[Data under study — start]
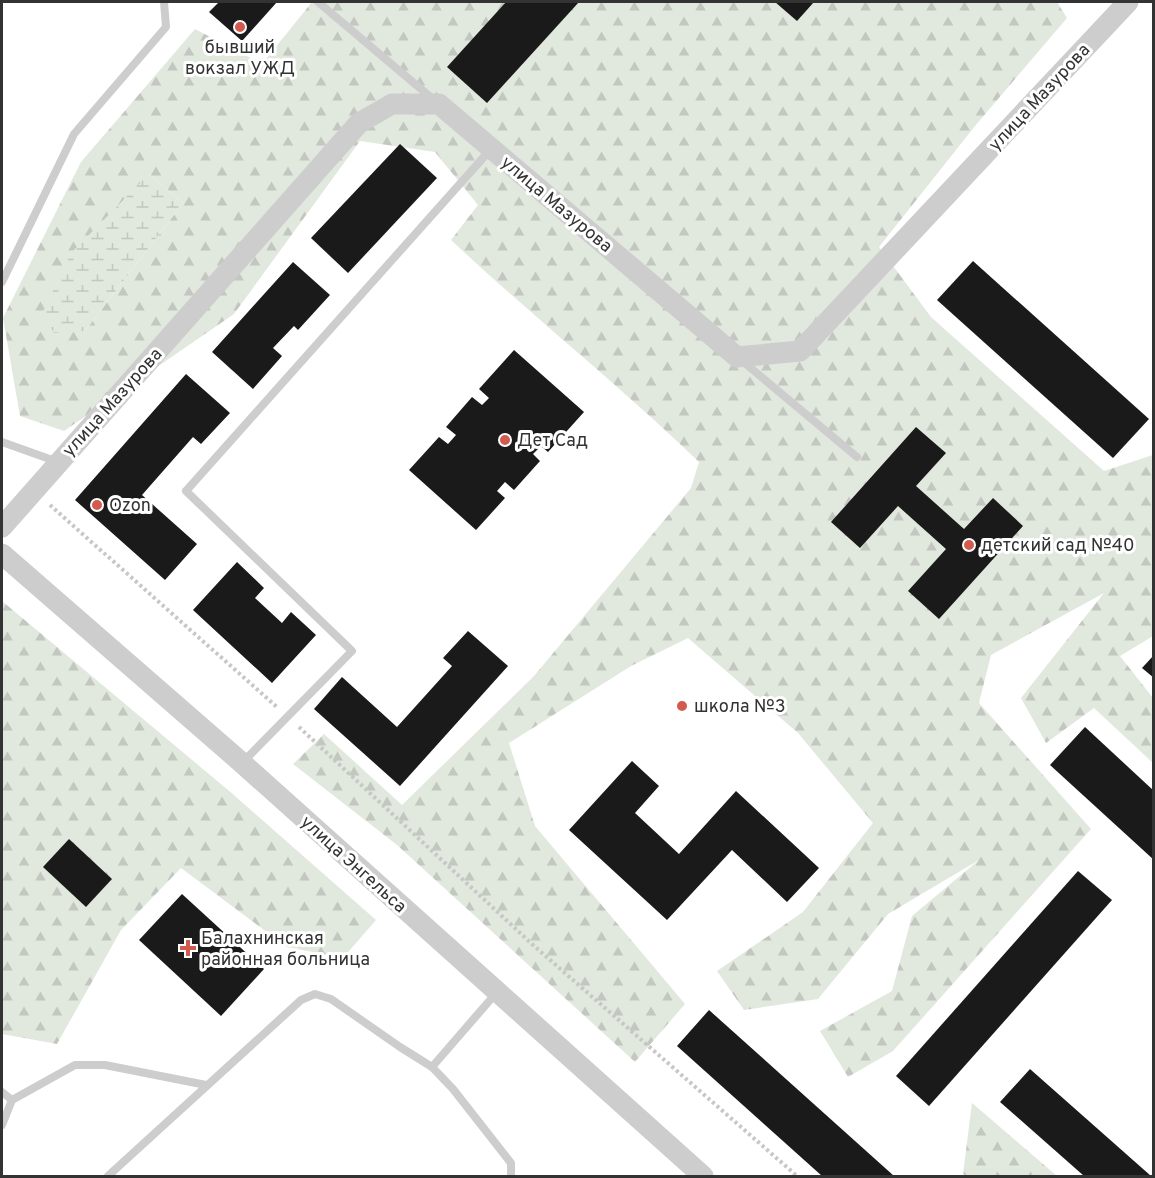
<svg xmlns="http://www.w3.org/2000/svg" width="1155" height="1178" font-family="Overpass,sans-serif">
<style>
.forest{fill:url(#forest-firs);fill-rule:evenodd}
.wetland{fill:url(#wetland-marsh)}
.building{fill:#1a1a1a}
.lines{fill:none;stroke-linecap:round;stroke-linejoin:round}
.path{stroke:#c7c7c7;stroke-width:4;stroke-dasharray:3 3;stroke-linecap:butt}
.service{stroke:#cdcdcd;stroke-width:8}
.tertiary{stroke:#cdcdcd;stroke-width:21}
.poi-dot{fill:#d15b4e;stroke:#fff;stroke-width:2}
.labels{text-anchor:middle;stroke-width:6;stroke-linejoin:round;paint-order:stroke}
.poi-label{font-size:18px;fill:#333;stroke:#fff;text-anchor:start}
.street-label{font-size:18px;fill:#333;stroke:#fff}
</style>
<defs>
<pattern id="forest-firs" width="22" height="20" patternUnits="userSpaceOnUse" patternTransform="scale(1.5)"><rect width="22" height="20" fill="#e1e8de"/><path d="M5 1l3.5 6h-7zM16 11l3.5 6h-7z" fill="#c2c7bf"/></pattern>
<pattern id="wetland-marsh" width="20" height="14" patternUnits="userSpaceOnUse" patternTransform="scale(1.5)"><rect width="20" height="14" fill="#e1e8de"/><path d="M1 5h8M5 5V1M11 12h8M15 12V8" fill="none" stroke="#c2c7bf"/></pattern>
</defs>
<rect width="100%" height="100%" fill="#fff"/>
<g class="forest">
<path d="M312,2h745l10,16 -92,108 -96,121 52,70 173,154 49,-16v181l-33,20 33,42v65l-59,-55 -48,35 -25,-45 83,-105 -113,62 -12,48 112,126 -198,222 -45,26 -28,-46 72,-40 20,-75 67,-56 -91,54 -70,85 -74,11 -27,-39 86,-59 70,-89 -75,-90 -110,-95 -57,28 -122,77 26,83 150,178 -50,58 -238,-217 -104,-81 31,-30 78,71 132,-129 157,-188 8,-26c-80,-77 -167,-146 -248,-222l27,-35 -43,-53 -75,-11 -126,173 -170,117 -44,-15 -17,-98 78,-156 114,-133 67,35zM149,174l34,29 -98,128z"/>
<path d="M2,601l226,189 148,130 -33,38 -56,-11 -106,-79 -60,62 -64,114 -55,-10z"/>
<path d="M972,1103l85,73h-90l-4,-2z"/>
</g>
<path class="wetland" d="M149,174l34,29 -98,128 -31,2 -12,-19 29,-61z"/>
<g class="building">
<path d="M219,2h58l-35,39 -33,-29z"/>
<path d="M506,2h73l-92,101 -40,-36z"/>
<path d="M775,2h39l-17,19z"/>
<path d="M400,144l37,34 -89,95 -37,-35z"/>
<path d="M973,261l176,158 -36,39 -176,-158z"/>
<path d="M293,262l37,33 -32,35 -4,-4 -21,22 9,8 -29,33 -41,-37z"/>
<path d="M514,350l70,62 -36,40 -7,-6 -8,8 7,7 -26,29 -9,-8 -8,9 8,7 -29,32 -67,-60 30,-33 9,7 8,-9 -10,-8 26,-30 10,8 7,-7 -10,-9z"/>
<path d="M186,374l44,39 -29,31 -8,-7 -51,58 55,49 -32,36 -90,-80z"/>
<path d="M916,427l30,26 -30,33 48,43 29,-31 30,28 -84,93 -31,-28 38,-42 -48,-43 -38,42 -29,-26z"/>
<path d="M237,562l27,26 -9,10 27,25 9,-11 25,23 -44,48 -79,-73z"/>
<path d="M468,631l40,35 -108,120 -86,-77 28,-32 55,50 55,-61 -9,-8z"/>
<path d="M1154,655v23l-12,-10z"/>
<path d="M1085,727l69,64v69l-104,-95z"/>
<path d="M632,761l27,25 -24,27 44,41 57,-63 83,77 -32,34 -55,-52 -65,70 -98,-90z"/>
<path d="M69,839l43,40 -26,28 -43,-40z"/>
<path d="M1078,871l34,29 -183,206 -33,-30z"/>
<path d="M182,894l82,75 -43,47 -82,-76z"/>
<path d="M709,1010l185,166h-72l-145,-130z"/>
<path d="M1030,1069l121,107h-67l-84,-74z"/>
</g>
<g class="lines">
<g class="path">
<path d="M50,505l228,203"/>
<path d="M299,727l234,218 264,231"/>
</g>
<g class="service">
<path d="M318,2l116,98"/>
<path d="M2,282l72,-148 92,-107 -2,-25"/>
<path d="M740,359l117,98"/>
<path d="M2,442l56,20"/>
<path d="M242,763l110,-112 -166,-160 305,-342"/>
<path d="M432,1067l21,22 58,74v13"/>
<path d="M2,1092l10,8 63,-35h30l101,20"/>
<path d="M2,1125l10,-25"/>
<path d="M108,1176l193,-176 14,-6 16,5 69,48 32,20 65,-75"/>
</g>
<g class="tertiary">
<path d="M2,527l357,-404 33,-19h47l298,253 63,-6 328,-349"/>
<path d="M2,554l240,209 461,413"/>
</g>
</g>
<g class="poi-dot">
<circle cx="240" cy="27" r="6"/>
<circle cx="505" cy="440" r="6"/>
<circle cx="97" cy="505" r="6"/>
<circle cx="969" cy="545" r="6"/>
<circle cx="682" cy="706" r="6"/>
<path d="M185 939h6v6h6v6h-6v6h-6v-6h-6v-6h6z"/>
</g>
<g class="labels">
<g class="poi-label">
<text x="240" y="53" text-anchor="middle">бывший<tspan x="240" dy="21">вокзал УЖД</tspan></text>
<text x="517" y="446">Дет Сад</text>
<text x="109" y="511">Ozon</text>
<text x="981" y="551">детский сад №40</text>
<text x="694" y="712">школа №3</text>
<text x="201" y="944">Балахнинская<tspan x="201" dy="21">районная больница</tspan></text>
</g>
<g class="street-label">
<text transform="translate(1039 97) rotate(-47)" y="6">улица Мазурова</text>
<text transform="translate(557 204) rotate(40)" y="6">улица Мазурова</text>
<text transform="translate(112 402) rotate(-48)" y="6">улица Мазурова</text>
<text transform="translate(354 864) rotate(42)" y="6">улица Энгельса</text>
</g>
</g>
<rect width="1155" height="1178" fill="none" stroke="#333333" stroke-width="6"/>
</svg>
[Data under study — finish]
About this exercise » Could you write out the records exactly while omitting every picture?

Exercise response »
<svg xmlns="http://www.w3.org/2000/svg" width="1155" height="1178" font-family="Overpass,sans-serif">
<style>
.forest{fill:url(#forest-firs);fill-rule:evenodd}
.wetland{fill:url(#wetland-marsh)}
.building{fill:#1a1a1a}
.lines{fill:none;stroke-linecap:round;stroke-linejoin:round}
.path{stroke:#c7c7c7;stroke-width:4;stroke-dasharray:3 3;stroke-linecap:butt}
.service{stroke:#cdcdcd;stroke-width:8}
.tertiary{stroke:#cdcdcd;stroke-width:21}
.poi-dot{fill:#d15b4e;stroke:#fff;stroke-width:2}
.labels{text-anchor:middle;stroke-width:6;stroke-linejoin:round;paint-order:stroke}
.poi-label{font-size:18px;fill:#333;stroke:#fff;text-anchor:start}
.street-label{font-size:18px;fill:#333;stroke:#fff}
</style>
<defs>
<pattern id="forest-firs" width="22" height="20" patternUnits="userSpaceOnUse" patternTransform="scale(1.5)"><rect width="22" height="20" fill="#e1e8de"/><path d="M5 1l3.5 6h-7zM16 11l3.5 6h-7z" fill="#c2c7bf"/></pattern>
<pattern id="wetland-marsh" width="20" height="14" patternUnits="userSpaceOnUse" patternTransform="scale(1.5)"><rect width="20" height="14" fill="#e1e8de"/><path d="M1 5h8M5 5V1M11 12h8M15 12V8" fill="none" stroke="#c2c7bf"/></pattern>
</defs>
<rect width="100%" height="100%" fill="#fff"/>
<g class="forest">
<path d="M312,2h745l10,16 -92,108 -96,121 52,70 173,154 49,-16v181l-33,20 33,42v65l-59,-55 -48,35 -25,-45 83,-105 -113,62 -12,48 112,126 -198,222 -45,26 -28,-46 72,-40 20,-75 67,-56 -91,54 -70,85 -74,11 -27,-39 86,-59 70,-89 -75,-90 -110,-95 -57,28 -122,77 26,83 150,178 -50,58 -238,-217 -104,-81 31,-30 78,71 132,-129 157,-188 8,-26c-80,-77 -167,-146 -248,-222l27,-35 -43,-53 -75,-11 -126,173 -170,117 -44,-15 -17,-98 78,-156 114,-133 67,35zM149,174l34,29 -98,128z"/>
<path d="M2,601l226,189 148,130 -33,38 -56,-11 -106,-79 -60,62 -64,114 -55,-10z"/>
<path d="M972,1103l85,73h-90l-4,-2z"/>
</g>
<path class="wetland" d="M149,174l34,29 -98,128 -31,2 -12,-19 29,-61z"/>
<g class="building">
<path d="M219,2h58l-35,39 -33,-29z"/>
<path d="M506,2h73l-92,101 -40,-36z"/>
<path d="M775,2h39l-17,19z"/>
<path d="M400,144l37,34 -89,95 -37,-35z"/>
<path d="M973,261l176,158 -36,39 -176,-158z"/>
<path d="M293,262l37,33 -32,35 -4,-4 -21,22 9,8 -29,33 -41,-37z"/>
<path d="M514,350l70,62 -36,40 -7,-6 -8,8 7,7 -26,29 -9,-8 -8,9 8,7 -29,32 -67,-60 30,-33 9,7 8,-9 -10,-8 26,-30 10,8 7,-7 -10,-9z"/>
<path d="M186,374l44,39 -29,31 -8,-7 -51,58 55,49 -32,36 -90,-80z"/>
<path d="M916,427l30,26 -30,33 48,43 29,-31 30,28 -84,93 -31,-28 38,-42 -48,-43 -38,42 -29,-26z"/>
<path d="M237,562l27,26 -9,10 27,25 9,-11 25,23 -44,48 -79,-73z"/>
<path d="M468,631l40,35 -108,120 -86,-77 28,-32 55,50 55,-61 -9,-8z"/>
<path d="M1154,655v23l-12,-10z"/>
<path d="M1085,727l69,64v69l-104,-95z"/>
<path d="M632,761l27,25 -24,27 44,41 57,-63 83,77 -32,34 -55,-52 -65,70 -98,-90z"/>
<path d="M69,839l43,40 -26,28 -43,-40z"/>
<path d="M1078,871l34,29 -183,206 -33,-30z"/>
<path d="M182,894l82,75 -43,47 -82,-76z"/>
<path d="M709,1010l185,166h-72l-145,-130z"/>
<path d="M1030,1069l121,107h-67l-84,-74z"/>
</g>
<g class="lines">
<g class="path">
<path d="M50,505l228,203"/>
<path d="M299,727l234,218 264,231"/>
</g>
<g class="service">
<path d="M318,2l116,98"/>
<path d="M2,282l72,-148 92,-107 -2,-25"/>
<path d="M740,359l117,98"/>
<path d="M2,442l56,20"/>
<path d="M242,763l110,-112 -166,-160 305,-342"/>
<path d="M432,1067l21,22 58,74v13"/>
<path d="M2,1092l10,8 63,-35h30l101,20"/>
<path d="M2,1125l10,-25"/>
<path d="M108,1176l193,-176 14,-6 16,5 69,48 32,20 65,-75"/>
</g>
<g class="tertiary">
<path d="M2,527l357,-404 33,-19h47l298,253 63,-6 328,-349"/>
<path d="M2,554l240,209 461,413"/>
</g>
</g>
<g class="poi-dot">
<circle cx="240" cy="27" r="6"/>
<circle cx="505" cy="440" r="6"/>
<circle cx="97" cy="505" r="6"/>
<circle cx="969" cy="545" r="6"/>
<circle cx="682" cy="706" r="6"/>
<path d="M185 939h6v6h6v6h-6v6h-6v-6h-6v-6h6z"/>
</g>
<g class="labels">
<g class="poi-label">
<text x="240" y="53" text-anchor="middle">бывший<tspan x="240" dy="21">вокзал УЖД</tspan></text>
<text x="517" y="446">Дет Сад</text>
<text x="109" y="511">Ozon</text>
<text x="981" y="551">детский сад №40</text>
<text x="694" y="712">школа №3</text>
<text x="201" y="944">Балахнинская<tspan x="201" dy="21">районная больница</tspan></text>
</g>
<g class="street-label">
<text transform="translate(1039 97) rotate(-47)" y="6">улица Мазурова</text>
<text transform="translate(557 204) rotate(40)" y="6">улица Мазурова</text>
<text transform="translate(112 402) rotate(-48)" y="6">улица Мазурова</text>
<text transform="translate(354 864) rotate(42)" y="6">улица Энгельса</text>
</g>
</g>
<rect width="1155" height="1178" fill="none" stroke="#333333" stroke-width="6"/>
</svg>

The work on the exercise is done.